Hutan Lindung Banyak Dibabat di Kabupaten Karimun

Ilustrasi Hutan Dibabat

Metrobatam.com, Karimun – Kabupaten Karimun memiliki 10 titik kawasan hutan yang masuk kategori hutan lindung, yang tersebar di Pulau Karimun Besar, Karimun Anak, Tanjungbatu, Moro dan Belat. Namun sayang, sebagian hutan lindung tersebut sudah dibabat warga yang disinyalir untuk kepentingan pribadi. Pelaksana tugas (Plt) Kepala Dinas Pertanian dan Kehutanan Kabupaten Karimun Muhammad Affan kepada wartawan, Kamis (11/8) mengatakan, hutan lindung yang berada di Pulau Karimun itu adalah hutan lindung Gunung Jantan dan Gunung Betina. Kemudian, hutan lindung di Pulau Karimun Anak.

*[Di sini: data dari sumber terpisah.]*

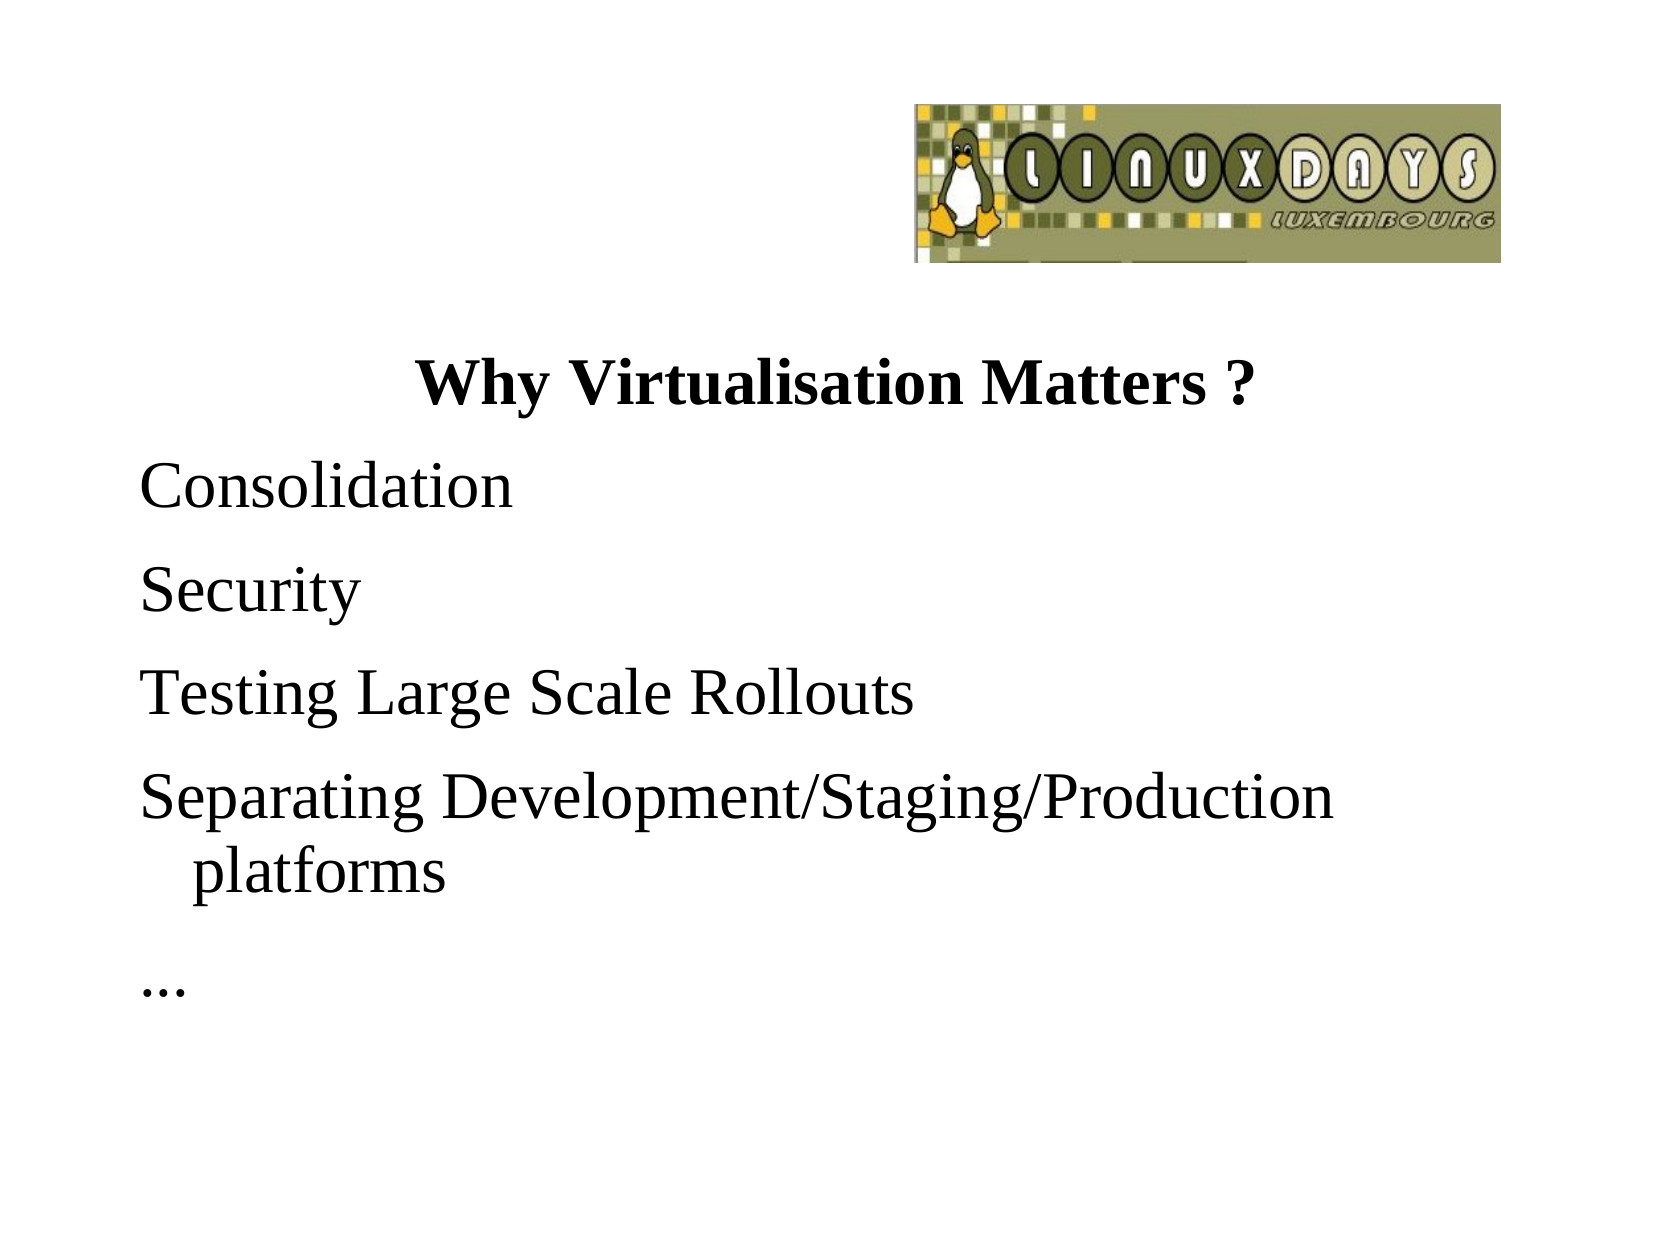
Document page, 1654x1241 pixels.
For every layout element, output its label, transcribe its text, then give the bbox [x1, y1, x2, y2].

picture [914, 104, 1501, 263]
list Why Virtualisation Matters ? Consolidation Security Testing Large Scale Rollouts Separating Development/Staging/Production platforms ... [121, 344, 1534, 1241]
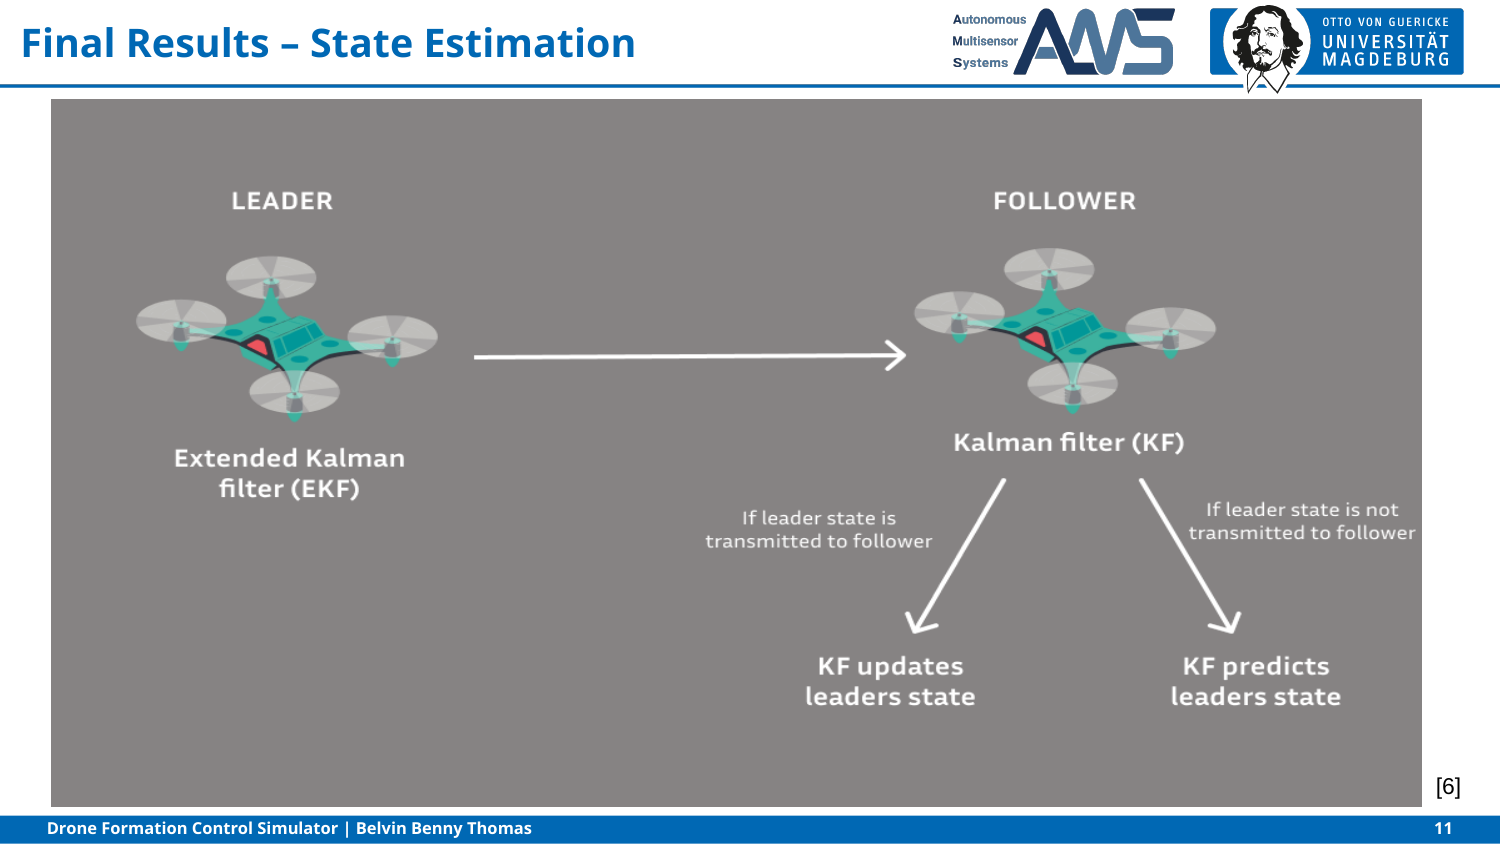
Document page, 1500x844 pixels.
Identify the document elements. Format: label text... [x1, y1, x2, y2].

text_box [6] [1421, 766, 1488, 807]
picture [0, 0, 1500, 807]
title Final Results – State Estimation [0, 0, 943, 86]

“Selain di Pulau Karimun, di Moro juga terdapat beberapa kawasan yang masuk hutan lindung yakni hutan yang ada di Pulau Combol, hutan Pulau Durian Besar, hutan Pulau Panjang, hutan terbatas Sugie dan hutan produksi terbatas Combol. Sebagian hutan lindung itu masih lebat dan sebagian lagi sudah dibabat oleh masyarakat,” ungkap Affan.

Bacaan Lainnya

Menurut dia, hutan lindung juga ditemukan di Pulau Kundur yakni hutan produksi terbatas Kundur Atas dan Bawah serta hutan produksi terbatas Belat. Totalnya, terdapat 10 hutan lindung di kabupaten Karimun yang diawasi oleh Pemerintah Daerah, dengan diperbantukan dari pusat dalam bentuk Kesatuan Pengelola Hutan Lindung (KPHL) sejak 2012 dan di hingga keluarnya surat keputusan (SK) pada 2016.

Menurut dia, dari 10 lokasi hutan lindung yang mencapai 17.602 hektar, hingga saat ini masih bagus kondisinya. Namun, dirinya tidak menampik ada yang melakukan ilegal logging di 10 lokasi hutan lindung. Akan tetapi, pembalakan kayu di area hutan lindung rata-rata dilakukan oleh masyarakat untuk kebutuhan pribadi.

“Memang ada sebagian hutan lindung yang ditebang oleh warga untuk kebutuhan pribadi mereka. Meski begitu, mereka tetap kami peringatkan untuk tidak mengulangi perbuatan itu lagi. Jika di kemudian hari mereka kembali melakukan penebangan di hutan lindung, maka tentu akan diproses sesuai dengan hukum yang berlaku,” terang Affan.

Menurutnya, salah satu kasus yang pernah terjadi di Hutan Lindung Karimun Anak. Beberapa pohon kayu yang dilindungi di hutan itu sudha habis dibabat masyarakat. Pihaknya mengaku sudah melakukan pengecekan terhadap penjarahan kayu di Pulau Karimun Anak. Dari hasil penelusuran pihaknya, penjarahan itu disinyalir dilakukan oleh pihak luar.

“Setelah kami mendapat informasi adanya pembalakan kayu yang dilakukan oleh oknum tak bertanggungjawab di hutan Pulau Karimun Anak, maka kami langsung menelusurinya. Ternyata memang benar, beberapa kayu yang ada di hutan itu sudah dibabat oleh orang tak dikenal. Ketika kami telusuri, ternyata itu dilakukan oleh pihak luar. Kami sudah memberikan peringatan kepada mereka,” pungkas Affan.